» **Brief**: Which lines run from the one containing "uomini con Te, tutti noi, uomini con Te." to the end of the entries? Copy them exactly, both ends included, and give nothing else.
■ ■ ■ ■ ■ ■ ■
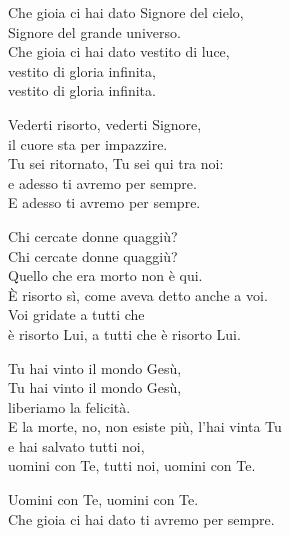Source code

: 
\strofa Che gioia ci hai dato Signore del cielo,\\
Signore del grande universo.\\
Che gioia ci hai dato vestito di luce,\\
vestito di gloria infinita,\\
vestito di gloria infinita.

\spazio

\strofa Vederti risorto, vederti Signore,\\
il cuore sta per impazzire.\\
Tu sei ritornato, Tu sei qui tra noi:\\
e adesso ti avremo per sempre.\\
E adesso ti avremo per sempre.

\spazio

\strofa Chi cercate donne quaggiù?\\
Chi cercate donne quaggiù?\\
Quello che era morto non è qui.\\
È risorto sì, come aveva detto anche a voi.\\
Voi gridate a tutti che\\
è risorto Lui, a tutti che è risorto Lui.

\spazio

\strofa Tu hai vinto il mondo Gesù,\\
Tu hai vinto il mondo Gesù,\\
liberiamo la felicità.\\
E la morte, no, non esiste più, l'hai vinta Tu\\
e hai salvato tutti noi,\\
uomini con Te, tutti noi, uomini con Te.

\spazio

Uomini con Te, uomini con Te.\\
Che gioia ci hai dato ti avremo per sempre.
■ ■ ■ ■ ■ ■ ■
» **Result of the task**:
uomini con Te, tutti noi, uomini con Te.

\spazio

Uomini con Te, uomini con Te.\\
Che gioia ci hai dato ti avremo per sempre.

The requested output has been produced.